Saturday, April 12, 2008

Hot, Hot Le Brea Tar Pits

A long time ago, when I was a young girl, my parents took me to the Le Brea Tar Pits during a family trip to L.A.

I have no idea how old I was, elementary aged for sure. Yet the museum made an impression on me.

Saber tooth tigers stuck forever in bubbling pools of hot tar? How could that not make an impression on a kid?

I'm all grown up now, nevertheless, the Le Brea Tar Pits was at the top of my list when it came to "Things I Wanted to do in L.A." I guess I wanted to know if my memories of the place held true.

Turns out that bubbling pools of hot tar still impress me. Even before we reached the door of the museum, we'd run across several places where tar was simply seeping up out of the ground.

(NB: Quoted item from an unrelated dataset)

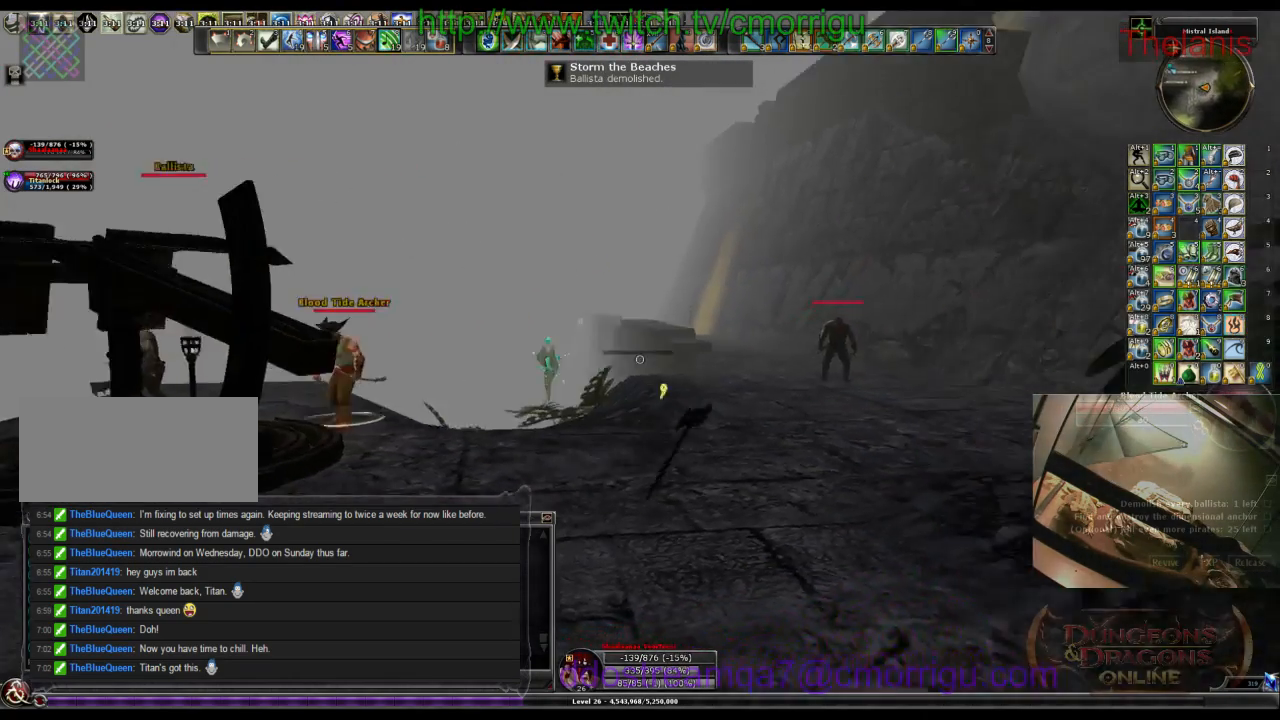
{"keys": [], "events": [[233, "d", "up"]]}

And perhaps equally impressive is that the Le Brea Tar Pits are not on the outskirts of the city. They are in the middle of L.A.! Right on Wilshire Boulevard!

Imagine that! Underground pools of liquid tar are swimming just under the surface of our country's second largest city!

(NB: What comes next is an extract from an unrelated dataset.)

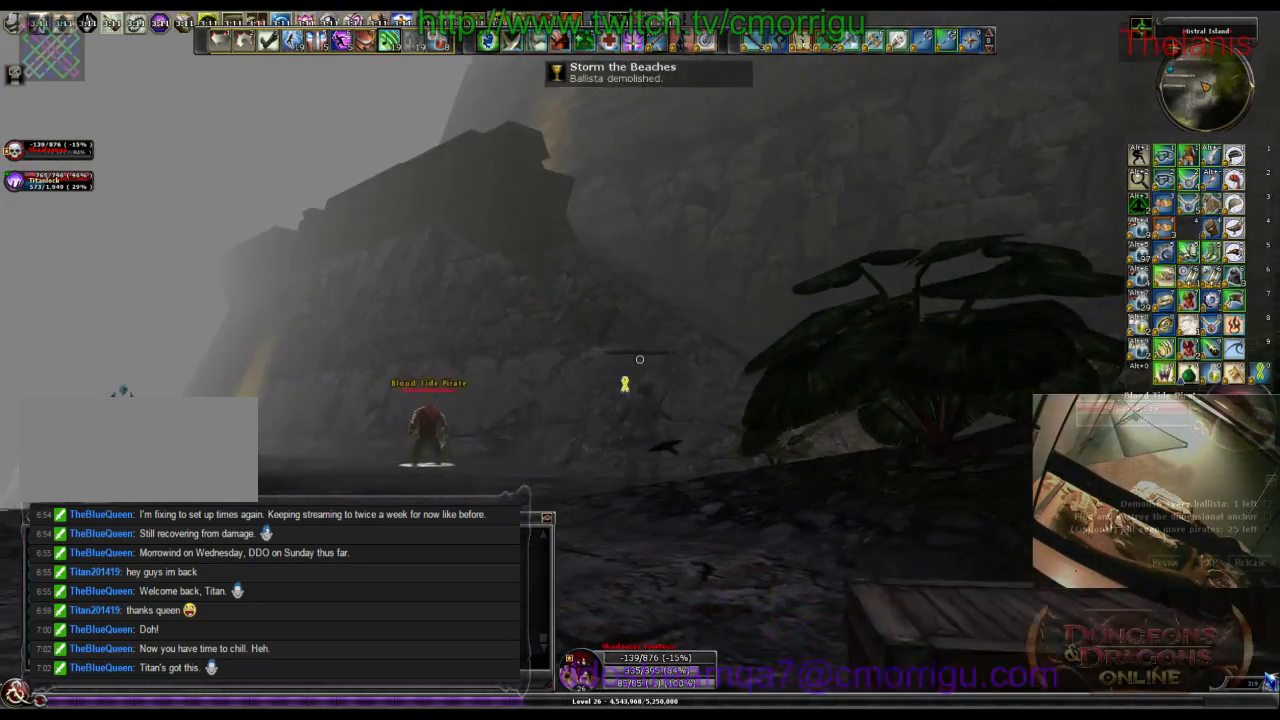
{"keys": [], "events": []}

And while Ice-Age animals are no longer wandering astray and getting themselves all tangled up in goo, the museum showcases plenty examples of animals that did perish at the hands of tar.

Like this creature. It's a "Harlan's Ground Sloth." The animal is extinct, but 76 skeletons of the species have been excavated from the tar pits at Le Brea.

Even though there were displays of extinct deer, wolves, mammoths, and saber tooth cats (not tigers, cats is the correct name I learned), it was the remains of this goofy looking half bear-half sloth that most fascinated me.

It reminded me of a similar extinct animal my hubby and I had run across in way southern, southern Chile - the mylodon.

And no wonder the tar pits were especially bubbling during my visit. In the afternoon, we spotted a bank sign boasting a temperature reading of 107!

The news later reported Saturday's high at 96. No matter. It was still hot enough to boil tar.